Yeah.. I didn't think I would have to give a source since, you know, it's from the exact article you were originally quoting in the seattle times. So now I have to ask why you are quoting sources that you don't even, apparently, agree with and now that it got called out are actively trying to dimsmiss? Well done my friend. You may want to follow the link in your original cite, if you don't believe me.Right below this part you quoted without giving the source credit, "However, such analyses don't tell the whole story because the government and private-sector work forces are composed very differently. Washington state's payroll, for instance, includes relatively more high-earning occupations, such as educators and finance specialists, and relatively fewer low-earning occupations, such as wait staff and retail clerks."Local News | How state workers' pay really stacks up | Seattle Times Newspaper
Well.. No. I've already cited the source ealier in this thread. This is my point, though. You couldn't even be bothered to look at it. It doesn't confirm your bias, so has to be discarded. The problems with the study: The author of the study from EPI didn't calculate retiree health benefits correctly. Public workers retire much earlier then in private employment. So, this can be significant. Differences in the way pensions were calculated. Job security is a benefit that was not taken into account, many people will take a lower salary in order to enjoy job security and has to be included in any study on the subject.Problems too insignificant, or too lame, to bother citing here we must assume.

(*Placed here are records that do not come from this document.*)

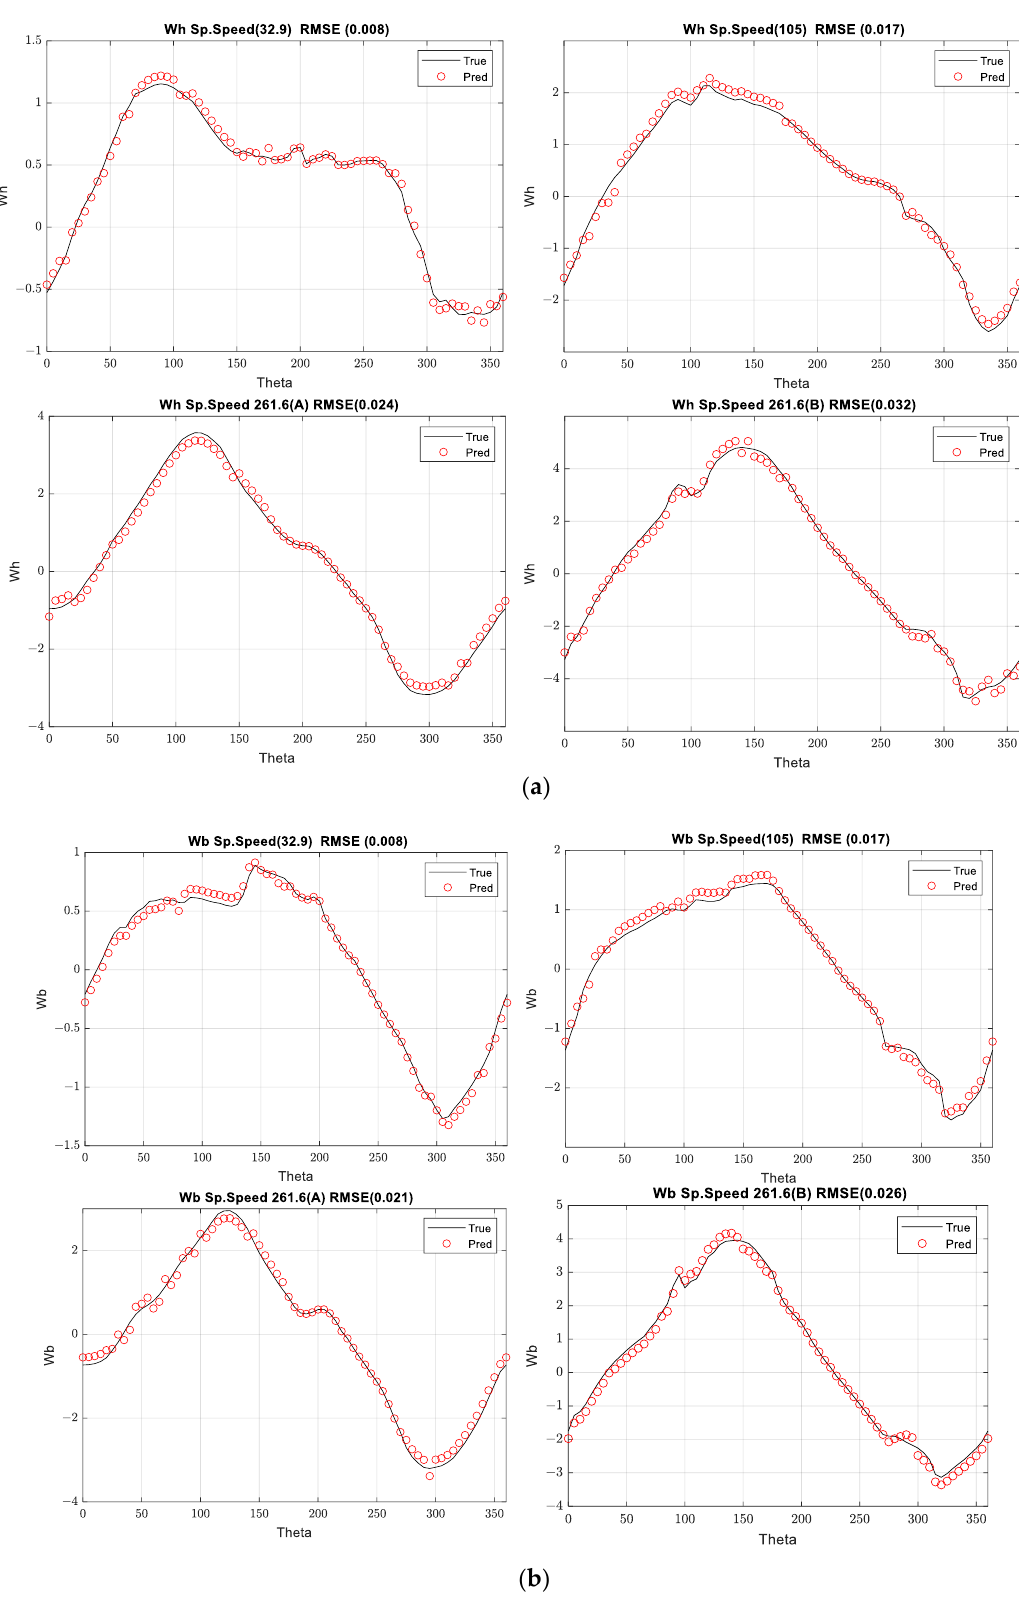
Figure 6. ( a ) Predicted dimensionless head complete pump characteristic curve plotted against actual experimental curve with respect to Table 2. ( b ) Predicted dimensionless torque complete pump characteristic curve plotted against actual experimental curve with respect to Table 3.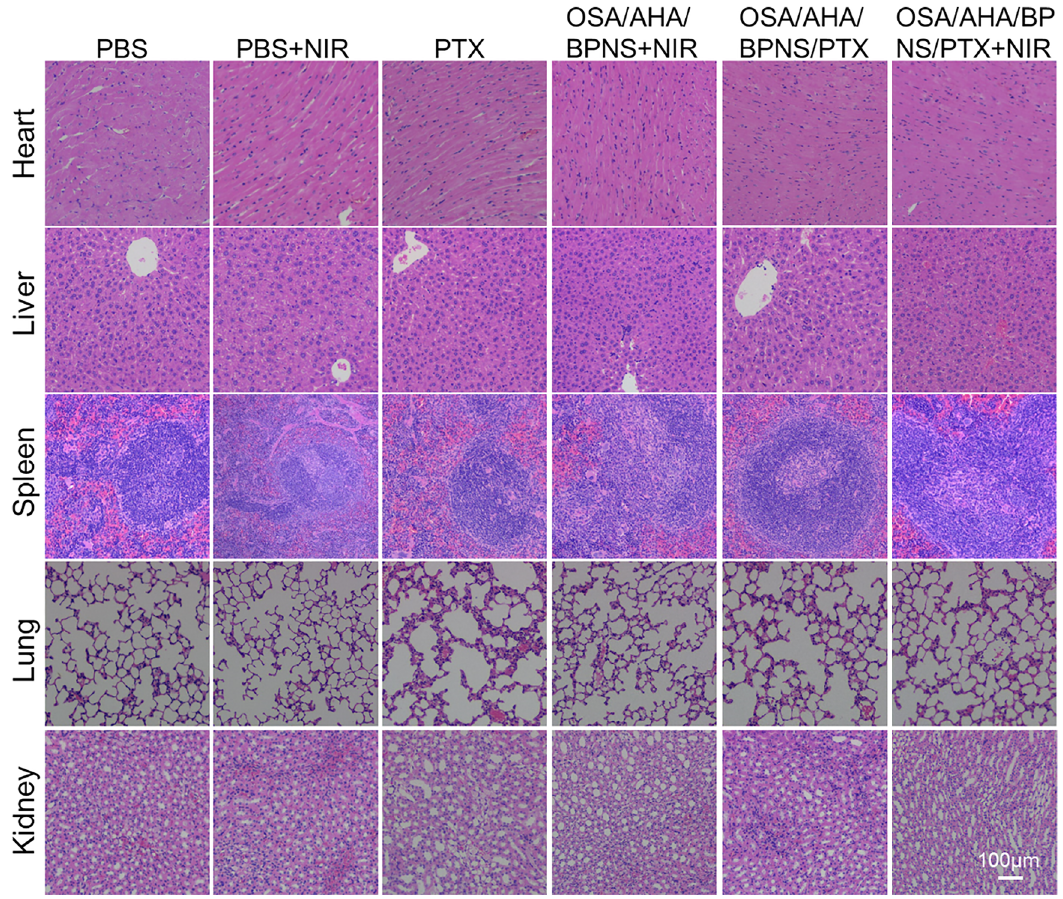
Figure 6: In vivo biocompatibility evaluation of materials, H&E staining images of mice organs underwent different treatments for 14 days. Note that 1 – 6 represent mice groups with different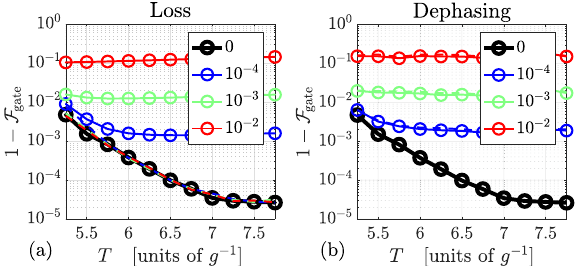
Fig. 7 Example of Fourier domain control function. This particular Fig. 6 Dependence of the gate error on decoherence. a 1 (cid:5) F gate example leads to a gate error of 1 (cid:5) F gate ¼ 4 : 7 ´ 10 (cid:5) 5 . Parameters: as a function of gate duration, T , for different cavity loss rates (legend corresponds to κ l / g ). b 1 (cid:5) F gate as a function of gate = 0.14. duration, T , for different dephasing rates (legend corresponds to γ dp / ch / g g ). In both ( a ) and ( b ), the dashed lines plot the error in conditional Ω : 4 Ω Ω = 15 g , and fi delity. Simulation parameters: κ C ¼ 6 G , g ¼ 0 G , 0 T in = 4.3/ g . In ( a ) we used γ dp = 0 and γ e = κ l ≠ 0 and in ( b ) we used = κ = 0 and γ ≠ 0. γ e l dp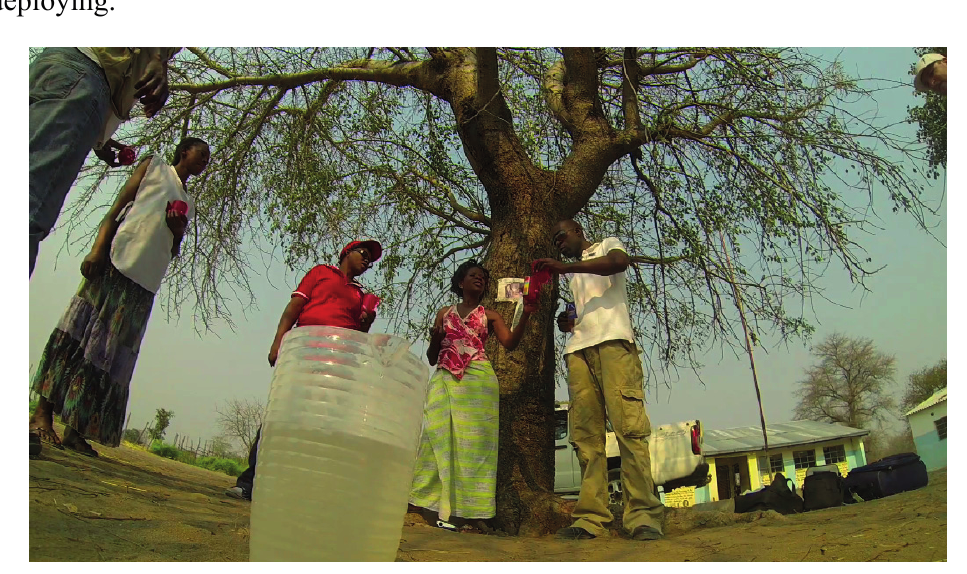
Figure 4. Zambian subsistence farmers play the UpRiver game in the village of Kazungula to learn about the predictability of changing water levels on the Zambezi river. The game helps players understand the value of self-organization for flood warnings and disaster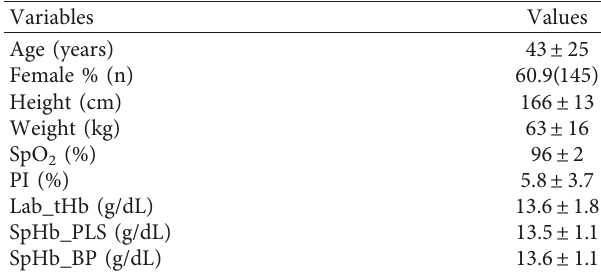
Table 1: Demographics and detected Hb values of the study population ( N �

Well, no, EPI and Heritage BOTH are two of the most biased sources out there. You keep wanting to dismiss the bias in your own cited studies to call out the biases in conflicting studies. If you are going to quote biased studies, expect to have biased studies thrown back. I've readily acknowledged that Heritage is right wing. EPI is every bit as biased on the opposite end.Another non-related link about Federal pay and one from the most biased organization out there.

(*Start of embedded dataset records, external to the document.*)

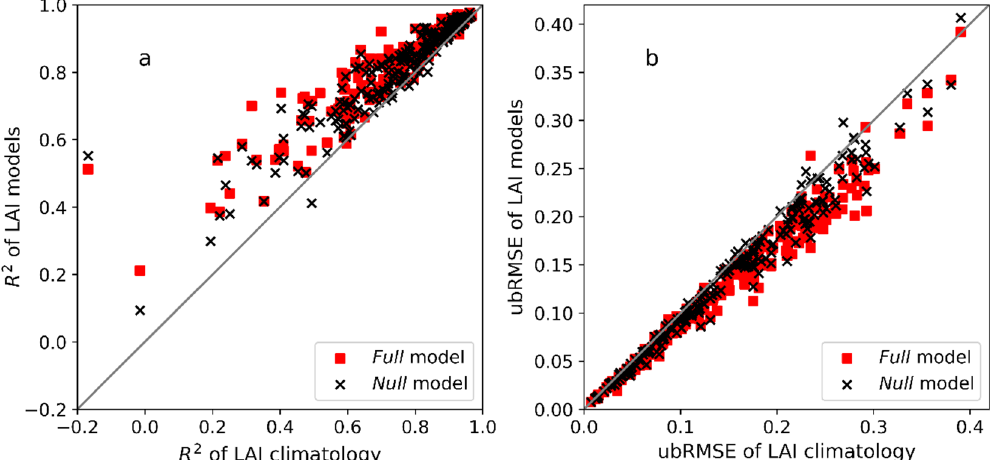
Remote Sens. 2021 , 13 , x FOR PEER REVIEW 12 of 21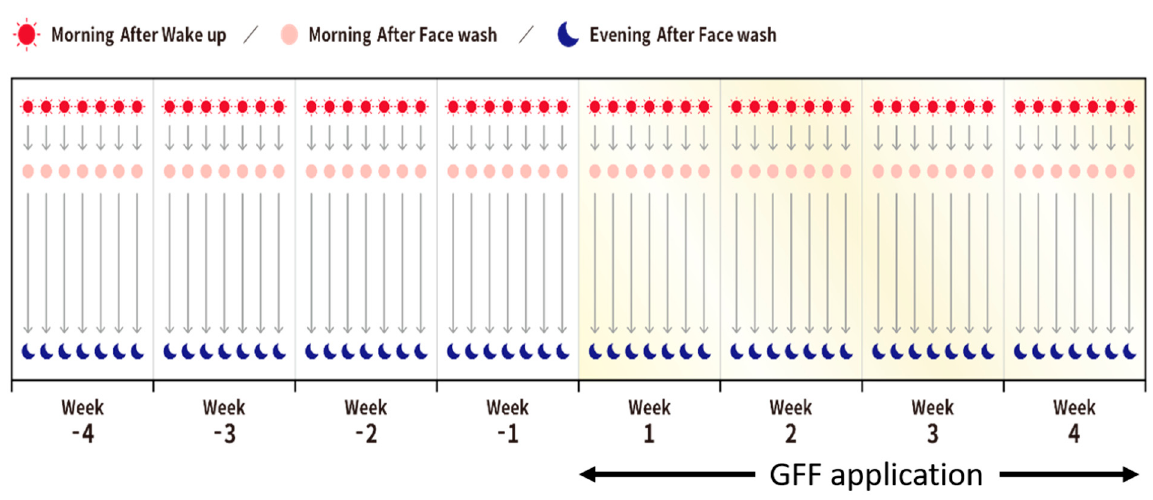
Figure 3. Study protocol in Studies 1 and 2. All subjects took their facial images using eMR Pro three times a day: during the morning after wake-up, during the morning after face wash and during the evening after face wash. Baseline data were collected from week -4 to week -1. Then, the GFF skin care formula was used from week 1 to week 4.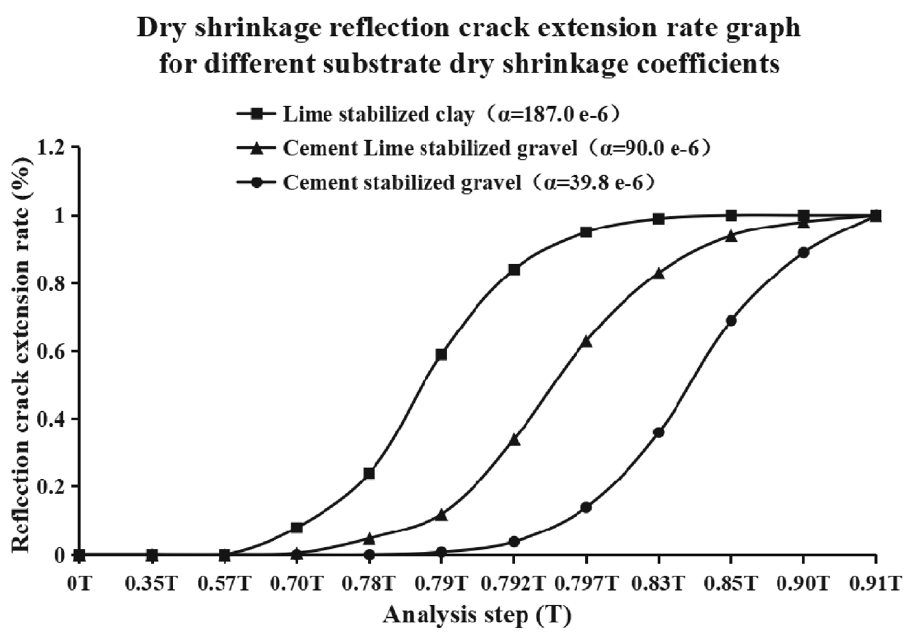
Fig. 11 The extension rate of dry shrinkage reflective cracks with different base dry shrink- age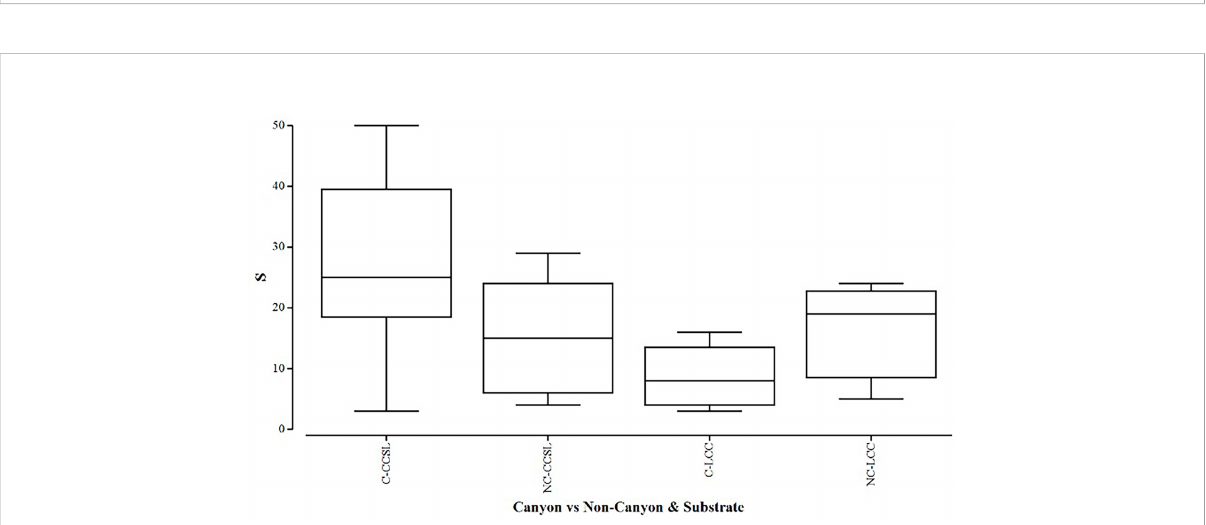
FIGURE 4 Box plot showing the species richness represented within each canyon (C) vs. non-canyon (NC) substrate type group: where CCSL, represents Calcareous clay, siltstone, limestone; and LCC, Limestone, Calcareous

Anyway, I provided two studies. One was directly related to teacher pay. You really are batting a thousand. Aren't you?
Now, again, I don't expect to change your mind, as evidenced by your dismissal of the seattle times study that you originally quoted when you thought it proved your point then quickly discarded when you found out that it didn't. I am only pointing out that there are conflicting studies and it is not nearly as as black and white as you believe.